The former Education Secretary caused controversy when he said Easington Academy and fellow East Durham Schools were places where it was possible to ‘smell the sense of defeatism’.

However, headteacher of the academy, Toni Spoors, was in London this week to pick up the £100,000 prize for being a national finalist in the 2015 Pupil Premium Awards, which recognise the best schools in the country for helping to raise the attainment of disadvantaged children.

The latest accolade follows hot on the heels of the school, which proved itself one of the region’s top performing schools in the last set of GCSE results, being chosen as a National Support School, helping others working in challenging circumstances.

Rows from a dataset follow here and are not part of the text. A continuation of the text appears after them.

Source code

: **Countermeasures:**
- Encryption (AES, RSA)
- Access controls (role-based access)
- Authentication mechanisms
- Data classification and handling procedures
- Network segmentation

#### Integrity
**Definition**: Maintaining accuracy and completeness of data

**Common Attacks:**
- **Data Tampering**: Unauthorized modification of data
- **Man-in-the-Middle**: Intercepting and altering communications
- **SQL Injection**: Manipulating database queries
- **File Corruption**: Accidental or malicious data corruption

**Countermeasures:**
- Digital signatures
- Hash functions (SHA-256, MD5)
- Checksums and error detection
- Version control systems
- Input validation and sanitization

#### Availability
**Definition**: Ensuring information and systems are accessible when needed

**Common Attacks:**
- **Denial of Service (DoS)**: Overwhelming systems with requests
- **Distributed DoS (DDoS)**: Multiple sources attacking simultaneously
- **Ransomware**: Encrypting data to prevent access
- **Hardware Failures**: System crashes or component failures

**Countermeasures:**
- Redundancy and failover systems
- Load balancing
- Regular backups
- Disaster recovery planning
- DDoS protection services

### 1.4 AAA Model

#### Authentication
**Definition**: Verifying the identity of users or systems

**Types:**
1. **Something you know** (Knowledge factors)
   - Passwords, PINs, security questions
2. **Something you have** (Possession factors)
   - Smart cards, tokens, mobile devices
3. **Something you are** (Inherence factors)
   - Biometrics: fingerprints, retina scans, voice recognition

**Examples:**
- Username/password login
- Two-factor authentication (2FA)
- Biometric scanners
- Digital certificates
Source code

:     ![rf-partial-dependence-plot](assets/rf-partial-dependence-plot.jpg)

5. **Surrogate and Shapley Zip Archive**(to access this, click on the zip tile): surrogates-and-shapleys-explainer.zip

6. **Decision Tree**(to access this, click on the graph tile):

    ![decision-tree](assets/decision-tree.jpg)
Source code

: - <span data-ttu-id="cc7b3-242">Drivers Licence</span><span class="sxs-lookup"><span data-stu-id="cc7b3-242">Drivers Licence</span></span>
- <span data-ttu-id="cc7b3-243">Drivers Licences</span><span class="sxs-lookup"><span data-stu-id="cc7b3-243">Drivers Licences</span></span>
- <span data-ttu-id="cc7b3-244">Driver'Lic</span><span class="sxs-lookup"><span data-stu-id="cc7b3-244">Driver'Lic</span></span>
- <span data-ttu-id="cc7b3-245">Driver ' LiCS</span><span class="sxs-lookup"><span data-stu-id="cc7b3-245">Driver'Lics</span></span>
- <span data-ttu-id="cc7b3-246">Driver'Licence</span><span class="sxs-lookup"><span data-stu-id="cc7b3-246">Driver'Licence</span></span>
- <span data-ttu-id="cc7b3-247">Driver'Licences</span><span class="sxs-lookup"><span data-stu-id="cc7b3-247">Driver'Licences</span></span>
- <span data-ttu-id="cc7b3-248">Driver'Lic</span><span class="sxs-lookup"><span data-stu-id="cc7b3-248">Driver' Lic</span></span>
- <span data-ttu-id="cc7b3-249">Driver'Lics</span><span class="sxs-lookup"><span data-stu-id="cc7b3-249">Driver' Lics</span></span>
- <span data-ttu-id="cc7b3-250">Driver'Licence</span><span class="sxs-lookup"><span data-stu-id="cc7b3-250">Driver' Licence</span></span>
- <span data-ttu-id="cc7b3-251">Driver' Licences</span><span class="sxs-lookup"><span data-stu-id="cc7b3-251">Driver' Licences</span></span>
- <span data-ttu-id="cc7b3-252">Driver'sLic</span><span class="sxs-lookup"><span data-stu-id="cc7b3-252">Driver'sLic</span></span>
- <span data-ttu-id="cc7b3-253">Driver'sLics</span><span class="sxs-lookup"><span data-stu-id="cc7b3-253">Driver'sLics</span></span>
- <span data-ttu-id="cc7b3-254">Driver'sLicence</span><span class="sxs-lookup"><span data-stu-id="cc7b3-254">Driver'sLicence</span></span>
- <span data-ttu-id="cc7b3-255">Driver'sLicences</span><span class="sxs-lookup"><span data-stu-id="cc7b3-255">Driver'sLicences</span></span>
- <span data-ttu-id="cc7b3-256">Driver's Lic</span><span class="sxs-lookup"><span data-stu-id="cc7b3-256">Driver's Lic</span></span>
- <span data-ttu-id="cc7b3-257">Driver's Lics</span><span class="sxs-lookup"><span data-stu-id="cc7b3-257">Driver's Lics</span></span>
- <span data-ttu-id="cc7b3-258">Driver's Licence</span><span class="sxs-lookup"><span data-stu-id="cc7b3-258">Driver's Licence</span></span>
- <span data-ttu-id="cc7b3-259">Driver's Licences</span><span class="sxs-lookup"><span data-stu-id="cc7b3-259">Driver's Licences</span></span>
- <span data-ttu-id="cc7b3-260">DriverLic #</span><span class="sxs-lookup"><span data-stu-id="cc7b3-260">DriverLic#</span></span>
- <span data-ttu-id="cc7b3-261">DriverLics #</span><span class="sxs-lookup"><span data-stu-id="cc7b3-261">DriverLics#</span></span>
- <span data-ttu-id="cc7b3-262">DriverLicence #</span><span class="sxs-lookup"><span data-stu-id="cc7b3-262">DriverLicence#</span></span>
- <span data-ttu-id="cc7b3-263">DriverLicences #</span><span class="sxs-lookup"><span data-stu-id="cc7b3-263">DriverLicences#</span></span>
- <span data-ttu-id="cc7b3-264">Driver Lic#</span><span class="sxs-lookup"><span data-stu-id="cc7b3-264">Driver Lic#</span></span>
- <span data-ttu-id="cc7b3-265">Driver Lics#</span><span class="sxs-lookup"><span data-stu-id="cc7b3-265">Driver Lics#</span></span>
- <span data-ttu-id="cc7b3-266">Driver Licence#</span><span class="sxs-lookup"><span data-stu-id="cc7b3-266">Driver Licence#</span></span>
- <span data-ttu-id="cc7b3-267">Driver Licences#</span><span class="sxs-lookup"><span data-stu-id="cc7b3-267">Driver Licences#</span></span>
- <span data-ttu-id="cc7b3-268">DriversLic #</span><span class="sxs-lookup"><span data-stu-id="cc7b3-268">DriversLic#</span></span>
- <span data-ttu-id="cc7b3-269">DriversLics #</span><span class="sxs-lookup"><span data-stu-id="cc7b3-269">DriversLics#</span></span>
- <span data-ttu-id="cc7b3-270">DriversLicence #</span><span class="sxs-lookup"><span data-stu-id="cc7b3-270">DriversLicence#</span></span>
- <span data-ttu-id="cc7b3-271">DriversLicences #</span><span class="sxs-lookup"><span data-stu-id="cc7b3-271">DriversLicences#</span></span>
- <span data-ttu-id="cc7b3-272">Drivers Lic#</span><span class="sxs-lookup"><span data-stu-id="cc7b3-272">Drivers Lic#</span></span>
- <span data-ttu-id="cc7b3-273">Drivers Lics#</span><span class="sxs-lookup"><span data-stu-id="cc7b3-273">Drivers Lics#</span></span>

And, Miss Spoors herself being appointed a National Leader of Education (NLE).

The headteacher of the Stockton Road school accepted the award from Nick Clegg, Deputy Prime Minister, and David Laws, Minister of State for Schools, at a ceremony in London.

She said the award reflects the hard work of students and staff.

The pupil premium is extra government funding which schools receive to support their disadvantaged pupils.

And, The Pupil Premium Awards reward schools which are able to provide evidence of effective strategies to improve the achievement of disadvantaged pupils and show sustained improvement in raising their attainment.

The ceremony provided an opportunity to reward and recognise the schools doing the most to raise attainment and close the attainment gap between disadvantaged pupils and their peers as well as to showcase examples of the most effective practice.

Mr Clegg said: “That’s why the Pupil Premium is so important. This year alone we have provided £2.5 billion of funding to help almost two million youngsters go further. And we are seeing results. If all Pupil Premium schools did as well as the very best, I hope we can see the attainment gap closed in the next decade.”